• [TESTO FORNITO]:
_ _ _ _ _
2.13 - La legge del Pipita

Non è facile parlare di qualcosa globalmente noto. O già conosciuto nei dettagli. O ampiamente sviscerato in ogni particolare in precedenza. Se il tema è sulla bocca di tutti, significa che praticamente tutto sarà stato detto. Il rischio di cadere nel banale è immenso, quasi come lanciarsi in salto da un grattacielo all’altro. Serve dunque focalizzarsi su di un particolare, un dettaglio, un punto di vista alternativo mai esplorato prima. Ma andiamo con ordine, parliamo di Gonzalo Gerardo Higuaín. Destino lo vuole nativo di Brest, città portuale francese, nell’unica stagione in cui il padre Jorge prova l’esperienza lontana dalla sua Argentina. Ci torneremo.
Per quanto possa sembrare paradossale, la genetica mischia le attitudini di papà e mamma nel gracile Gonzalo, bimbo sballonzolato dal nord della Francia a Buenos Aires, ricomponendone i gusti al contrario. Da Jorge riceve poco o nulla, solo la vocazione verso el fútbol, ma dal mestierante difensore palla o gamba si tiene ben lontano. Da Nancy, Zalo prende l’infatuazione per il bello, il gusto della pennellata, un passione per la pittura ed un modo di muoversi in campo coerente con l’amore verso l’arte, nella quale è immerso fin da niño. Sembra danzare palla al piede, tanto potente quanto in controllo del proprio corpo e dello spazio a disposizione. Tutte nozioni che mamma, prima della malattia, gli instilla inconsciamente nel proprio calcio. La maniera di fluttuare tra i difensori avversari è pittoresca, con questi piccoli passi in sequenza che gli permettono di calciare al volo o di saltare il portiere, senza differenza di coefficiente di difficoltà. Elegante quanto decisivo, raffinato quanto letale. Un mix che, in 13 anni di carriera, lo porta ad essere uno degli attaccanti più forti del mondo. Con scalpi avversari e bandierine piantate praticamente ovunque.
_ _ _ _ _
• [DATI FORNITI]:

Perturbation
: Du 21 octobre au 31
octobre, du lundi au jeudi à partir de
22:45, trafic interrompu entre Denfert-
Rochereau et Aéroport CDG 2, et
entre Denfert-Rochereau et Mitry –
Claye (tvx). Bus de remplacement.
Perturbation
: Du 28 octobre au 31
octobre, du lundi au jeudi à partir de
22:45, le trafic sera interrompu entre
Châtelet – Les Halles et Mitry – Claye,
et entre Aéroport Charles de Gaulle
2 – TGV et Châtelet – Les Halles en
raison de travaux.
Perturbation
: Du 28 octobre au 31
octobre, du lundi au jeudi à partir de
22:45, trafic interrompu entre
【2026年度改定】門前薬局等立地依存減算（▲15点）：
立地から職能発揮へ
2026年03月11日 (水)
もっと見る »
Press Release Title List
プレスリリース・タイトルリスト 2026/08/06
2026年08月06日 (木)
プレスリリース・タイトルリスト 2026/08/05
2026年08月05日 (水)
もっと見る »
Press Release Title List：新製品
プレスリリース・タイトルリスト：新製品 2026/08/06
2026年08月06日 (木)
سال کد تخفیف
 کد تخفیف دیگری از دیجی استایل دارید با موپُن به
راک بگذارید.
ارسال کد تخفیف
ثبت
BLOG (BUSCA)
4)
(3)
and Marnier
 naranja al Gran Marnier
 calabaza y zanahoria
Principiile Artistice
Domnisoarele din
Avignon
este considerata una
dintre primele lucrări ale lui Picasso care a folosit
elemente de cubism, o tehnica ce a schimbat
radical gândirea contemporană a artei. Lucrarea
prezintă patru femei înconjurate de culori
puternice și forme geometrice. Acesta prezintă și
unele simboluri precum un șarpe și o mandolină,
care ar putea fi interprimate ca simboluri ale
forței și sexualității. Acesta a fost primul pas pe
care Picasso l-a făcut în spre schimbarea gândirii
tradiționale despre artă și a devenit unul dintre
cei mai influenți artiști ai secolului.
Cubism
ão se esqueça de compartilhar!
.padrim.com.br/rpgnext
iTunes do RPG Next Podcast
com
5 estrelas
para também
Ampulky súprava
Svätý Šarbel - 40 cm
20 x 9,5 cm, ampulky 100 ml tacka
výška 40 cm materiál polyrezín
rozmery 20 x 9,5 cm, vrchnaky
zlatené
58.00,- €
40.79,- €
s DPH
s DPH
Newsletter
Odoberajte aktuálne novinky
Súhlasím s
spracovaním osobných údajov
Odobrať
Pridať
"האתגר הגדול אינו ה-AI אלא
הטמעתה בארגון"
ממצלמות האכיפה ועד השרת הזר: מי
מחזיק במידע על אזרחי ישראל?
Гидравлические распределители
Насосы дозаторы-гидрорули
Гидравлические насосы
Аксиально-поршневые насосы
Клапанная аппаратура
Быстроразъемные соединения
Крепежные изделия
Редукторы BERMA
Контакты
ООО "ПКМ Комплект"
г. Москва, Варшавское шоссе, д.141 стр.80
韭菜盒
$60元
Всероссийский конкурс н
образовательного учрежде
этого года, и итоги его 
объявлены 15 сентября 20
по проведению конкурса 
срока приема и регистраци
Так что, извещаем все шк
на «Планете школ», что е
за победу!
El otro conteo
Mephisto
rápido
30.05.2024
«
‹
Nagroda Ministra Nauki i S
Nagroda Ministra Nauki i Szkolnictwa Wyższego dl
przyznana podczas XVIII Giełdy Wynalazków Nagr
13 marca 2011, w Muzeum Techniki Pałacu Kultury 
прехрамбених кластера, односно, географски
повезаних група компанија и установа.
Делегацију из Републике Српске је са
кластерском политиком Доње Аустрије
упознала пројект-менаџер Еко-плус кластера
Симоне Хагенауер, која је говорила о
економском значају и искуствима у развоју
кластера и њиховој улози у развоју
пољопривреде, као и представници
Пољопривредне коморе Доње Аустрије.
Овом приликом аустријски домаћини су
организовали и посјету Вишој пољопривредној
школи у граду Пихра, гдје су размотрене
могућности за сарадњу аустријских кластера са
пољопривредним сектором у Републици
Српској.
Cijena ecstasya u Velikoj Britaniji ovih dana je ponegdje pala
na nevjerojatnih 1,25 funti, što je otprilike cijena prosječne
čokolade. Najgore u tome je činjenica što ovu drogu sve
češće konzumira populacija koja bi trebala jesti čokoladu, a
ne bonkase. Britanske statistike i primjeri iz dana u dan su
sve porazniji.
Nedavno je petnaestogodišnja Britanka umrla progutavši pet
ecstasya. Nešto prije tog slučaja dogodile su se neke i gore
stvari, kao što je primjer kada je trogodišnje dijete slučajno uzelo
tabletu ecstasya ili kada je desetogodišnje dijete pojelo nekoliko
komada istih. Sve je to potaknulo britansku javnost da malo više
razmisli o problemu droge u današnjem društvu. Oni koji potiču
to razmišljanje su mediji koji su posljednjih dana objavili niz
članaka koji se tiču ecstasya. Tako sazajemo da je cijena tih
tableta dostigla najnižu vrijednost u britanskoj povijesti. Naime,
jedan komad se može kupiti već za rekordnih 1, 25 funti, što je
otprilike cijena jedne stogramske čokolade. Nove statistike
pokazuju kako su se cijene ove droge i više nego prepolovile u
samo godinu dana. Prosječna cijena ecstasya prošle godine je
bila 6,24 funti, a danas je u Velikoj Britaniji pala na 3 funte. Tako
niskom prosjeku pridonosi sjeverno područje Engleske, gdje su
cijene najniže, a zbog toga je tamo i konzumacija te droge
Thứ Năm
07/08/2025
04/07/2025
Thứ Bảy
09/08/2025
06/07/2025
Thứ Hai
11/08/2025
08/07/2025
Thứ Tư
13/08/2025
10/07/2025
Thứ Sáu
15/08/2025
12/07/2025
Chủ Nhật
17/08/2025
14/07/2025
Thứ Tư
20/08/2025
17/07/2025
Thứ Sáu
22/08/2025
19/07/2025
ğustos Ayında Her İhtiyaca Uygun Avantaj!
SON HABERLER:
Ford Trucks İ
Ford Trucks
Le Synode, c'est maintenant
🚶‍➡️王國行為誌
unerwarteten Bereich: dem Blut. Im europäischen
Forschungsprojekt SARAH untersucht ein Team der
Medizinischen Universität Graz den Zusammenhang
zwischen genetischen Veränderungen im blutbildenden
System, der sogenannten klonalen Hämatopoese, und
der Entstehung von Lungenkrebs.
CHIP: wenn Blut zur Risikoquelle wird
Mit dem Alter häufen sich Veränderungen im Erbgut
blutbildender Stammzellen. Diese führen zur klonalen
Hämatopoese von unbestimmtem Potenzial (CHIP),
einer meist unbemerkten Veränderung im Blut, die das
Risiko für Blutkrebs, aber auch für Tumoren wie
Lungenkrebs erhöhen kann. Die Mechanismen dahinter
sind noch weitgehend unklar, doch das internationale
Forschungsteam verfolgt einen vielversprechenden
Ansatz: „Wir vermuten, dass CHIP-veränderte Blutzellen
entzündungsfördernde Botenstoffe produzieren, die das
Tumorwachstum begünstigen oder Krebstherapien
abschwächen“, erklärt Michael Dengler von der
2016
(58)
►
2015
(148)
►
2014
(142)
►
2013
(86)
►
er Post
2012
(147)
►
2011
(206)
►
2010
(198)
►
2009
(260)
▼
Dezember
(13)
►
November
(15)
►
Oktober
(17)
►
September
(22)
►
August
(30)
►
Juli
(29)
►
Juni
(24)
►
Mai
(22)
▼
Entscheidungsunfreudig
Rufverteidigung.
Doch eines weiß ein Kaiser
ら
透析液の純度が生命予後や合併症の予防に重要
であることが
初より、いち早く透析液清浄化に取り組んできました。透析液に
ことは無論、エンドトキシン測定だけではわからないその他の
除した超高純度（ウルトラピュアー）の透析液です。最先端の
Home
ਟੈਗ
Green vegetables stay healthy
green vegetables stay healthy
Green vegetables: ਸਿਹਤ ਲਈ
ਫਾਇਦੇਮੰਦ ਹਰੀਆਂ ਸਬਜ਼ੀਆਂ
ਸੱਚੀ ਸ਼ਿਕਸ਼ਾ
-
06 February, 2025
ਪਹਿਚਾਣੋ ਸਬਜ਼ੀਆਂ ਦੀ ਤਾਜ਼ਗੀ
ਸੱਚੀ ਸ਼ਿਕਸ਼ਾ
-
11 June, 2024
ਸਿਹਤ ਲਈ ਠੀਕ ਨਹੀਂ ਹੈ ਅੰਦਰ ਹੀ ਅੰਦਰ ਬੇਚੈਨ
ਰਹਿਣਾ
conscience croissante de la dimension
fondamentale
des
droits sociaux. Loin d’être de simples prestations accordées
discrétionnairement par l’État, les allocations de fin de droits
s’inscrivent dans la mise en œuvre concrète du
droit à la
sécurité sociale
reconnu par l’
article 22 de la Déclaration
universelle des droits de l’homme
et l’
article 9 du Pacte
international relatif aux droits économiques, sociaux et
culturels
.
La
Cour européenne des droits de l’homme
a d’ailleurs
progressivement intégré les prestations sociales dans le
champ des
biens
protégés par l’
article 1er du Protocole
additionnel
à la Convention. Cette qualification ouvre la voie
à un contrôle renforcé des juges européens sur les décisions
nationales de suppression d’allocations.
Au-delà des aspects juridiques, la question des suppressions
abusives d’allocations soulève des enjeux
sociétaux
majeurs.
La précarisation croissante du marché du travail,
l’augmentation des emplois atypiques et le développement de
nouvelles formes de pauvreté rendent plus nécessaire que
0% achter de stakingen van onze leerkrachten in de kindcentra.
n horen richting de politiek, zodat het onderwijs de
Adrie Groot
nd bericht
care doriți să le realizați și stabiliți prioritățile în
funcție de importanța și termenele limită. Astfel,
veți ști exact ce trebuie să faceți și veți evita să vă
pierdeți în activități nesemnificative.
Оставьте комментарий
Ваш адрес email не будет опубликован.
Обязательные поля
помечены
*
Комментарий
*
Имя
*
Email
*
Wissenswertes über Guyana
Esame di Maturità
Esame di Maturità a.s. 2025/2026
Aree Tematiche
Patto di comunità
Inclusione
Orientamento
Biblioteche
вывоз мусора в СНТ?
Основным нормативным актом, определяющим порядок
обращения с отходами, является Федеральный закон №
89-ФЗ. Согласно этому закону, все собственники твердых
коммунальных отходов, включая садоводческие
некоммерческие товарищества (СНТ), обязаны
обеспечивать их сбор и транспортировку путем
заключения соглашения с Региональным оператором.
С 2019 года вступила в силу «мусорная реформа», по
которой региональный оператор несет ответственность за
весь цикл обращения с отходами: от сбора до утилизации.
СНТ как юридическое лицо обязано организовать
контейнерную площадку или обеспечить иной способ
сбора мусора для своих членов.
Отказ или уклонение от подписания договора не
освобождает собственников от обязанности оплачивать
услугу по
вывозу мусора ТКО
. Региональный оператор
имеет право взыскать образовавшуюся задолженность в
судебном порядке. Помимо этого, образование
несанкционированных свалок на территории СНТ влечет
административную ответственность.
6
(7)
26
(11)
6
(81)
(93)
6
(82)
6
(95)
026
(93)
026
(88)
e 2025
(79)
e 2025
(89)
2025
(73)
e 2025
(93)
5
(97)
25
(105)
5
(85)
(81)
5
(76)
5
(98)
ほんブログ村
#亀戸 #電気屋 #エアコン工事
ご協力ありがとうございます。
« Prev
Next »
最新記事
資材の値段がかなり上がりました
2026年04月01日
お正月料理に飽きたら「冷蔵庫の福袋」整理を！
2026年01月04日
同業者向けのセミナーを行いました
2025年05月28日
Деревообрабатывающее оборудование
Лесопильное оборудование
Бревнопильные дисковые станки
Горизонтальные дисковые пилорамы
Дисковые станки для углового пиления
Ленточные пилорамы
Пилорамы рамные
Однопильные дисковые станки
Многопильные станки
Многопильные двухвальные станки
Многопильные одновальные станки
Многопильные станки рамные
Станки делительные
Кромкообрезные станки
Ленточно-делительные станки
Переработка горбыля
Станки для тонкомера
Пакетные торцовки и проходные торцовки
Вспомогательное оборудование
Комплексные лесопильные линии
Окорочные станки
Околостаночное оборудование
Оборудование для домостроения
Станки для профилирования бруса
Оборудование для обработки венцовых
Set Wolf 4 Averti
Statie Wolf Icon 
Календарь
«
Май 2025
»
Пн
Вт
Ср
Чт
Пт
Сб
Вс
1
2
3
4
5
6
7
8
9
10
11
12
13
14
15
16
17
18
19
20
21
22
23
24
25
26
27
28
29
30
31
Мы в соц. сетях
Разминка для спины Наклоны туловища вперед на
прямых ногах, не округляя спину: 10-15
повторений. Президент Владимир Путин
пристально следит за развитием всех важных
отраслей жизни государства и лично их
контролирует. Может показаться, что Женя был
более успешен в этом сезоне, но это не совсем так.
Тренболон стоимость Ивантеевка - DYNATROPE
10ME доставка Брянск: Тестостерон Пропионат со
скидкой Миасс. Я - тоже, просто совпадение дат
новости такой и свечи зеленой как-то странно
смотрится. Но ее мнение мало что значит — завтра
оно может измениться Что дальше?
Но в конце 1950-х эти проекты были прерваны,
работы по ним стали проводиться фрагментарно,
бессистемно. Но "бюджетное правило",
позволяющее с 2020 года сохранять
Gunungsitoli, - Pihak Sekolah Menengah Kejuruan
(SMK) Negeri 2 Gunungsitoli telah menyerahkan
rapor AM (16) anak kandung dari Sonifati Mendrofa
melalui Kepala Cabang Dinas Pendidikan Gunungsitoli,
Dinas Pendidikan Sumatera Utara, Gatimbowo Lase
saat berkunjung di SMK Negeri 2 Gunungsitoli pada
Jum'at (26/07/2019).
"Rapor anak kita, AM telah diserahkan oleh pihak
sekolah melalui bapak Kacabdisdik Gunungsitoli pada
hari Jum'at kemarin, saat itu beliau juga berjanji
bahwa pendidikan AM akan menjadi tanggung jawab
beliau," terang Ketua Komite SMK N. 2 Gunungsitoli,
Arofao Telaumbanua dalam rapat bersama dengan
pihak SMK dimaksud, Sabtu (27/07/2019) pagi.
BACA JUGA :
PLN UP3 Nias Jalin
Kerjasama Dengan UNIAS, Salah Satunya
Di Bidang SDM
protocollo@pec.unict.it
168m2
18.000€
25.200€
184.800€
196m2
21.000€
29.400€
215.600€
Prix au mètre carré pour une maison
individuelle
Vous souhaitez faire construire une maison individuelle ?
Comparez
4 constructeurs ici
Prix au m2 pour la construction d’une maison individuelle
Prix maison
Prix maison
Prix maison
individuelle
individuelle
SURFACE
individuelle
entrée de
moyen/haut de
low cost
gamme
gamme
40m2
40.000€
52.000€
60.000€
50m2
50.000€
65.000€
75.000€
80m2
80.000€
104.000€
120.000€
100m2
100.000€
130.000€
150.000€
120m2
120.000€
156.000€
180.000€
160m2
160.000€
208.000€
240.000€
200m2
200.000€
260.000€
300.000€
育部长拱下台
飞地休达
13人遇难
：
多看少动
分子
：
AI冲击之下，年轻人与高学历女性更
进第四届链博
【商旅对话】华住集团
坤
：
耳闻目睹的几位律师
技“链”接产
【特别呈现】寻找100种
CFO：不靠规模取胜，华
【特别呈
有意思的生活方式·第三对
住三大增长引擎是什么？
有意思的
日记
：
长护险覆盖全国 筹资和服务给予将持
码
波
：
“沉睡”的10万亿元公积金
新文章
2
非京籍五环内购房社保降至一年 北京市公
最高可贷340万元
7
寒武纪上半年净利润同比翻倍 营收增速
_ _ _ _ _
• [COSA FARE]: Ricopia per intero il testo su Gonzalo Higuaín, senza modificarne alcuna parola.

• [RISPOSTA ALL'ESERCIZIO]:
2.13 - La legge del Pipita

Non è facile parlare di qualcosa globalmente noto. O già conosciuto nei dettagli. O ampiamente sviscerato in ogni particolare in precedenza. Se il tema è sulla bocca di tutti, significa che praticamente tutto sarà stato detto. Il rischio di cadere nel banale è immenso, quasi come lanciarsi in salto da un grattacielo all’altro. Serve dunque focalizzarsi su di un particolare, un dettaglio, un punto di vista alternativo mai esplorato prima. Ma andiamo con ordine, parliamo di Gonzalo Gerardo Higuaín. Destino lo vuole nativo di Brest, città portuale francese, nell’unica stagione in cui il padre Jorge prova l’esperienza lontana dalla sua Argentina. Ci torneremo.
Per quanto possa sembrare paradossale, la genetica mischia le attitudini di papà e mamma nel gracile Gonzalo, bimbo sballonzolato dal nord della Francia a Buenos Aires, ricomponendone i gusti al contrario. Da Jorge riceve poco o nulla, solo la vocazione verso el fútbol, ma dal mestierante difensore palla o gamba si tiene ben lontano. Da Nancy, Zalo prende l’infatuazione per il bello, il gusto della pennellata, un passione per la pittura ed un modo di muoversi in campo coerente con l’amore verso l’arte, nella quale è immerso fin da niño. Sembra danzare palla al piede, tanto potente quanto in controllo del proprio corpo e dello spazio a disposizione. Tutte nozioni che mamma, prima della malattia, gli instilla inconsciamente nel proprio calcio. La maniera di fluttuare tra i difensori avversari è pittoresca, con questi piccoli passi in sequenza che gli permettono di calciare al volo o di saltare il portiere, senza differenza di coefficiente di difficoltà. Elegante quanto decisivo, raffinato quanto letale. Un mix che, in 13 anni di carriera, lo porta ad essere uno degli attaccanti più forti del mondo. Con scalpi avversari e bandierine piantate praticamente ovunque.